Recently, I had the profound honor of presenting to an amazing group. The folks at the Sexual Assault Resource Council of Oregon (SARC) provide both preventive education and crisis response services. In my view, they are real-life heroes.
However, I consistently get an interesting reaction from others, when I mention this engagement: Most folks seem to find that even the group’s name, “Sexual Assault Resource Council” brings to mind the worst of human vileness, and so they cringe away from having to think about it at all.
Yet the people at SARC, who actually confront these ugliest of realities every day, appeared not just professional, but also relaxed, friendly, cheerful, and energetic.
In pre-talk interviews, they told me:
“We love the fact that we share passion and deep knowledge about this field.”
“We rely on each other.”
“We expect each other to bring our best selves.”
It was also clear to me that SARC’s leaders spend considerable energy on supporting their people. For instance: they invested money and time to massively improve the computer infrastructure that makes SARC's work possible. They provide continuing education. They encourage daily self-care. They create a work atmosphere of mindfulness and compassion.

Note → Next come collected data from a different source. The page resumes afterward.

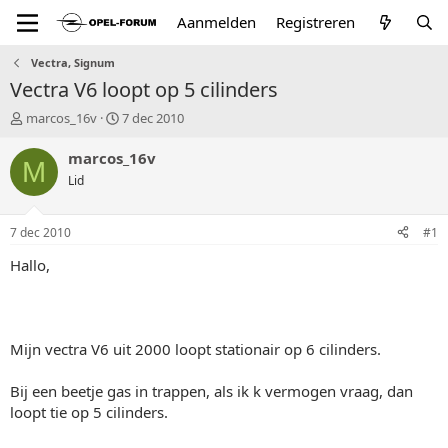
Aanmelden
Registreren
Vectra, Signum
Vectra V6 loopt op 5 cilinders
T
S
marcos_16v
7 dec 2010
o
t
p
a
marcos_16v
M
i
r
Lid
c
t
s
d
t
a
7 dec 2010
#1
a
t
r
u
Hallo,
t
m
e
r
Mijn vectra V6 uit 2000 loopt stationair op 6 cilinders.
Bij een beetje gas in trappen, als ik k vermogen vraag, dan
loopt tie op 5 cilinders.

In short, I was heartened and impressed by the emotional health of this non-profit organization. Everyone there knows that taking care of each other is what makes it possible for them to serve their clients.
Even so, this group was thirsty for more knowledge and reinforcement of anti-burnout habits and skills.
Which didn’t surprise me at all.
Because real-life hero work is demanding. Hero work often must go forward when the resources are inadequate to the scale of the problem. Hero work can put us nose to nose with pain and distress.
Real-life hero work requires us to expend our energy in compassion, mindfulness and courage.
The truth is, any hero requires a ton of support. We must recharge our batteries, process and clear the secondary trauma. Rest and recover.
The fact that we need and require that support is not selfish. It’s not a diversion of resources from the neediest.
It’s not even optional.
So, thank you, people of SARC, for your passionate dedication. And thank you for recognizing that supporting each other’s needs for relief and care is an integral part of your work.
Thank you for being compassionate, whole human beings: that is how real-life heroes roll.